**Excerpts from a dataset**
++++++

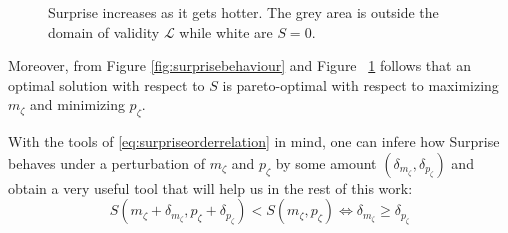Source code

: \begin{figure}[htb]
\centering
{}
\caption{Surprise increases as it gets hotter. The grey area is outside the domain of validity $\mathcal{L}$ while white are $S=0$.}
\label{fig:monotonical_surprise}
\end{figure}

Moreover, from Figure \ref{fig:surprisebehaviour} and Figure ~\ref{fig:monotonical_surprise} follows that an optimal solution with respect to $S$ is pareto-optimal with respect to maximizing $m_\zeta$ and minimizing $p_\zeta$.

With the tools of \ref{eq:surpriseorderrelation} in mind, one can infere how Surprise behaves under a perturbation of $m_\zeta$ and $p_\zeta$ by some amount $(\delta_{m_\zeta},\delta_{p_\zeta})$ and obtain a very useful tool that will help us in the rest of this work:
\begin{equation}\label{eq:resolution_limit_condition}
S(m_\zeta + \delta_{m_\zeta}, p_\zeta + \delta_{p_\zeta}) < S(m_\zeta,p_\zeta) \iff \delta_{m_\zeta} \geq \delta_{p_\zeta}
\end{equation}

++++++

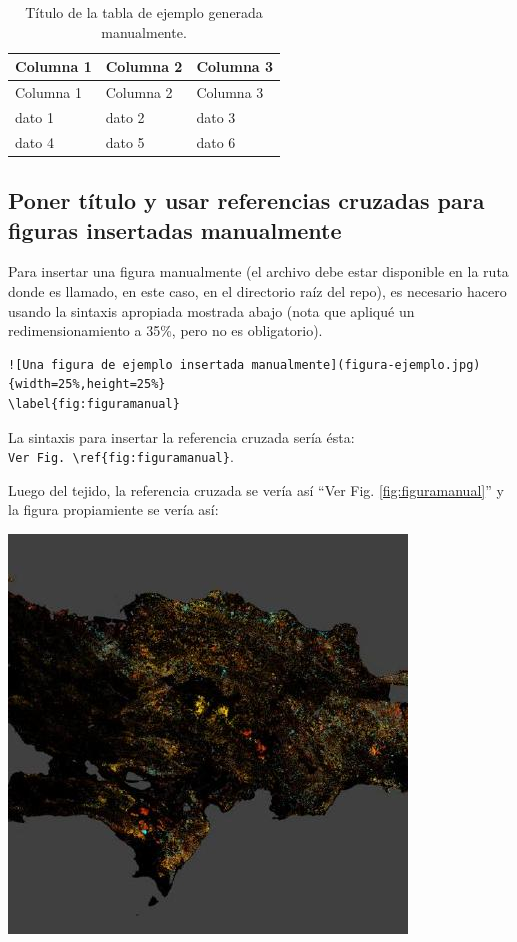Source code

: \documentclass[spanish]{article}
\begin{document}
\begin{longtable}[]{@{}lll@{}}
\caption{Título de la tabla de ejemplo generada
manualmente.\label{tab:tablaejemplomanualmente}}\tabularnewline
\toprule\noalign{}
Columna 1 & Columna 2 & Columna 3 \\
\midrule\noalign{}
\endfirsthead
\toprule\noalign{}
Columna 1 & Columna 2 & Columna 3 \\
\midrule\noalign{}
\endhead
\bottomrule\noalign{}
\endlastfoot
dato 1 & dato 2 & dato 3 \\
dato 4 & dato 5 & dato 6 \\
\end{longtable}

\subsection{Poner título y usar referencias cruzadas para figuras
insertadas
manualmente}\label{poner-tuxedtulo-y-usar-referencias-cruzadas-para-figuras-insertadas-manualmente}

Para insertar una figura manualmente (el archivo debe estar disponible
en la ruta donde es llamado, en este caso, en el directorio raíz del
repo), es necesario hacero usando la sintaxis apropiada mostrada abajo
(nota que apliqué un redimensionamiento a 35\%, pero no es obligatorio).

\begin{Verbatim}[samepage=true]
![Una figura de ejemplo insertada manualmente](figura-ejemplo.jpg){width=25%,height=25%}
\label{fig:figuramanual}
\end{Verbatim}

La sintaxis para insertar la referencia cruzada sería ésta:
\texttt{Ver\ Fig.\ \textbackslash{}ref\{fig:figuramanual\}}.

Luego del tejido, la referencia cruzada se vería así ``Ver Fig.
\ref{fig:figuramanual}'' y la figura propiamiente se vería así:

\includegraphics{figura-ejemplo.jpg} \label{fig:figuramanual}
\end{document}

++++++

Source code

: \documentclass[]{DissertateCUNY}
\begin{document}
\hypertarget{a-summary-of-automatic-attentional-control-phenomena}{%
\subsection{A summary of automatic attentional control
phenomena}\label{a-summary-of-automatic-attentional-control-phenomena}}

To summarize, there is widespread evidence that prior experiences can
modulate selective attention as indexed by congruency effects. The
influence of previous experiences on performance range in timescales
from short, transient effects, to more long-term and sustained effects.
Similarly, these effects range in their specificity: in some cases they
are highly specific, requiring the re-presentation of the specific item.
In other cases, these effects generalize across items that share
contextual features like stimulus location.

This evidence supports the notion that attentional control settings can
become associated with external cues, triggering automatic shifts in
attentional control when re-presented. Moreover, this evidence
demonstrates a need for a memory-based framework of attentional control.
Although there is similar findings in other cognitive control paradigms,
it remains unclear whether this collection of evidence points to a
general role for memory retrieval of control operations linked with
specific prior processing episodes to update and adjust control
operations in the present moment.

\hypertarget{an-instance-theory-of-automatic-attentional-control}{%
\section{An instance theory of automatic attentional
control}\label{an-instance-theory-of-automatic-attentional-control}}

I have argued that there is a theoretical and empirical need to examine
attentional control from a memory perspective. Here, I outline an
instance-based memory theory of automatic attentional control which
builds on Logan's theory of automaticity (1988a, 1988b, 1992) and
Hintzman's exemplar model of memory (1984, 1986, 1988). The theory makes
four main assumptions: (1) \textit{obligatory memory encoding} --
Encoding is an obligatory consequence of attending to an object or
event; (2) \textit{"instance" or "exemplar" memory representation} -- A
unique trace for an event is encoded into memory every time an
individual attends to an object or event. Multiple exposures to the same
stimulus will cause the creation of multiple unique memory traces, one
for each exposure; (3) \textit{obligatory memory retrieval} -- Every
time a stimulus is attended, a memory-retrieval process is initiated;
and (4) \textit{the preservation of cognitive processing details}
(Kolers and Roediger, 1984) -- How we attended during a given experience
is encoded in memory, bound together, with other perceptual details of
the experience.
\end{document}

++++++

**Task prompt**
Scan the lines above for the word "unique", then copy each line that has it.

**Exercise response**
unique trace for an event is encoded into memory every time an
stimulus will cause the creation of multiple unique memory traces, one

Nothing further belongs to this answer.